Work required
Leave out the pictures and repeat every record exactly.

Dataset entries
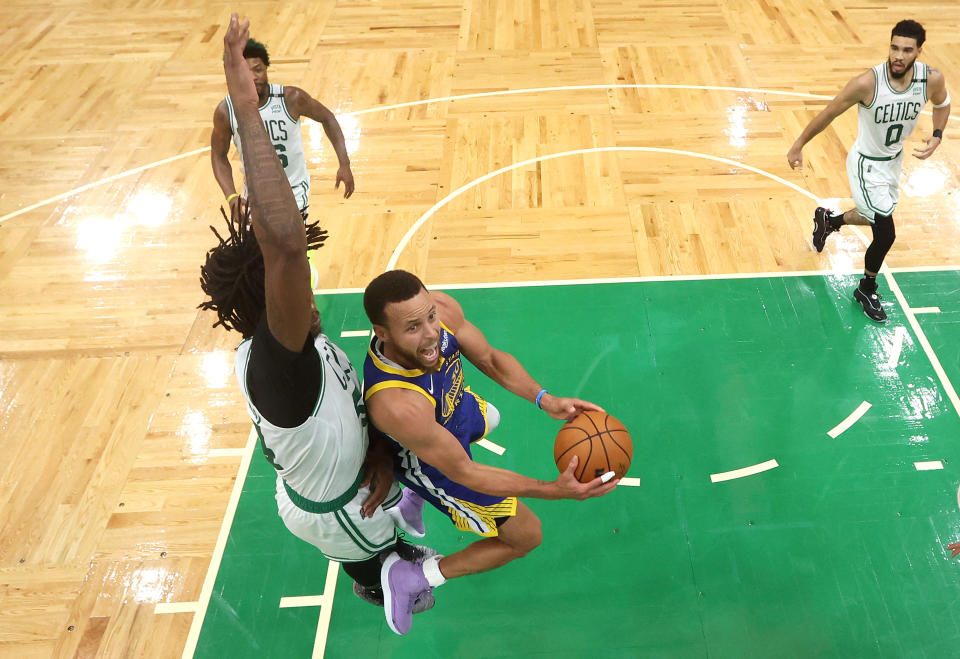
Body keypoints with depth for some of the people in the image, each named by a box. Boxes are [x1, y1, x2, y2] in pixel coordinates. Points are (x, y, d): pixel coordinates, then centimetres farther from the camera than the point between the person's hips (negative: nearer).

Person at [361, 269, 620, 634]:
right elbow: (462, 473, -34)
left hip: (452, 404, 6)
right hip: (435, 462, -6)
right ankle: (418, 576, 14)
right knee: (527, 536, 8)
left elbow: (490, 359, -12)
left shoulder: (441, 308, -31)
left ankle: (414, 499, 49)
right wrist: (554, 490, -40)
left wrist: (545, 400, -26)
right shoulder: (396, 405, -47)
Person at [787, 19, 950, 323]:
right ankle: (866, 290, 18)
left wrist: (937, 136, -10)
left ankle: (827, 220, 58)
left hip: (894, 160, 6)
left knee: (877, 217, 27)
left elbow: (942, 103, 6)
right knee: (885, 234, -9)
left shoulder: (932, 79, -17)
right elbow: (829, 113, -18)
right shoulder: (868, 82, -31)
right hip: (867, 164, -6)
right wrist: (799, 145, -10)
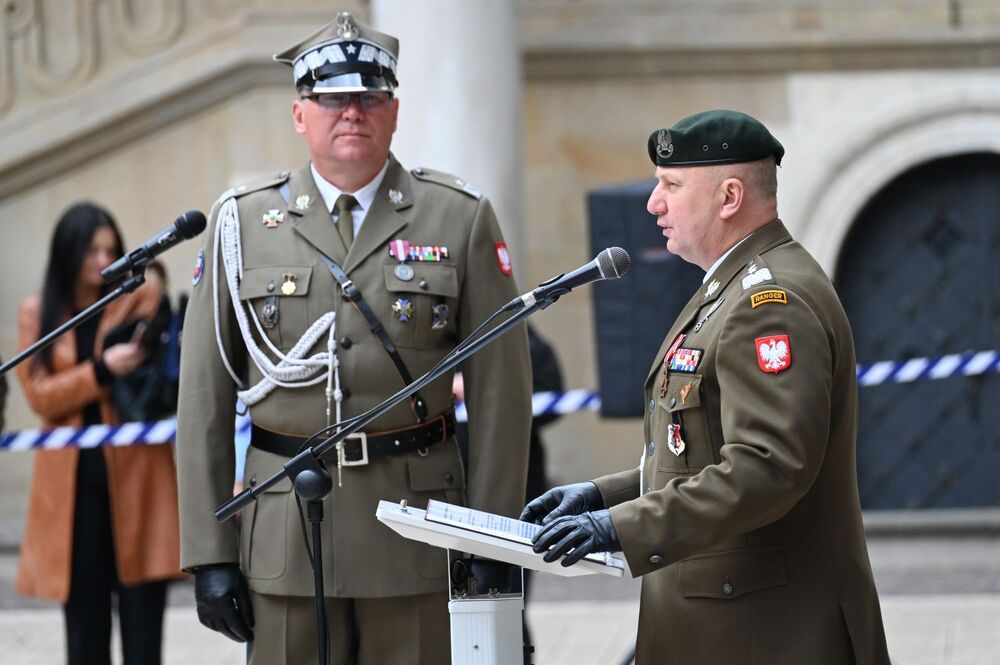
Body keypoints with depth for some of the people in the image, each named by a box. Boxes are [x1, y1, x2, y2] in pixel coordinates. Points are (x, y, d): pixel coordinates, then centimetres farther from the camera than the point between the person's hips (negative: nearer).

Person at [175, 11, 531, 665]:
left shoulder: (461, 218, 3)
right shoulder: (243, 223, 6)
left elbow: (500, 390, 2)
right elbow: (204, 397, 5)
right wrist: (208, 553, 0)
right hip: (285, 532, 1)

Result of this task
Body keypoints with depth for some of the people in the image, each named by a box. Boxes are [x1, y1, x2, y2] in pixel coordinates. Points are (x, y, d): pixel coordinates, then centimetres farther from the camera than the point between the person's hips (negative: nearer).

Person at [361, 269, 620, 634]:
right elbow: (462, 473, -34)
left hip: (452, 404, 6)
right hip: (435, 462, -6)
right ankle: (418, 576, 14)
right knee: (527, 536, 8)
left elbow: (490, 359, -12)
left shoulder: (441, 308, -31)
left ankle: (414, 499, 49)
right wrist: (554, 490, -40)
left wrist: (545, 400, -26)
right shoulder: (396, 405, -47)
Person at [787, 19, 950, 323]:
right ankle: (866, 290, 18)
left wrist: (937, 136, -10)
left ankle: (827, 220, 58)
left hip: (894, 160, 6)
left knee: (877, 217, 27)
left elbow: (942, 103, 6)
right knee: (885, 234, -9)
left shoulder: (932, 79, -17)
right elbow: (829, 113, -18)
right shoulder: (868, 82, -31)
right hip: (867, 164, -6)
right wrist: (799, 145, -10)
Body keypoints with depth for some of the people in the image, each named by a box. Boxes are [x1, y1, x2, y2] in pixel coordinates. Points are (x, y, d): pixel coordinates, then centimetres farther from the camera than the point between the person's hips (negative: nearer).

Person at [175, 11, 531, 665]:
left shoulder: (461, 218, 3)
right shoulder: (243, 223, 6)
left elbow: (500, 390, 2)
right elbow: (204, 397, 5)
right wrist: (208, 553, 0)
right hip: (285, 532, 1)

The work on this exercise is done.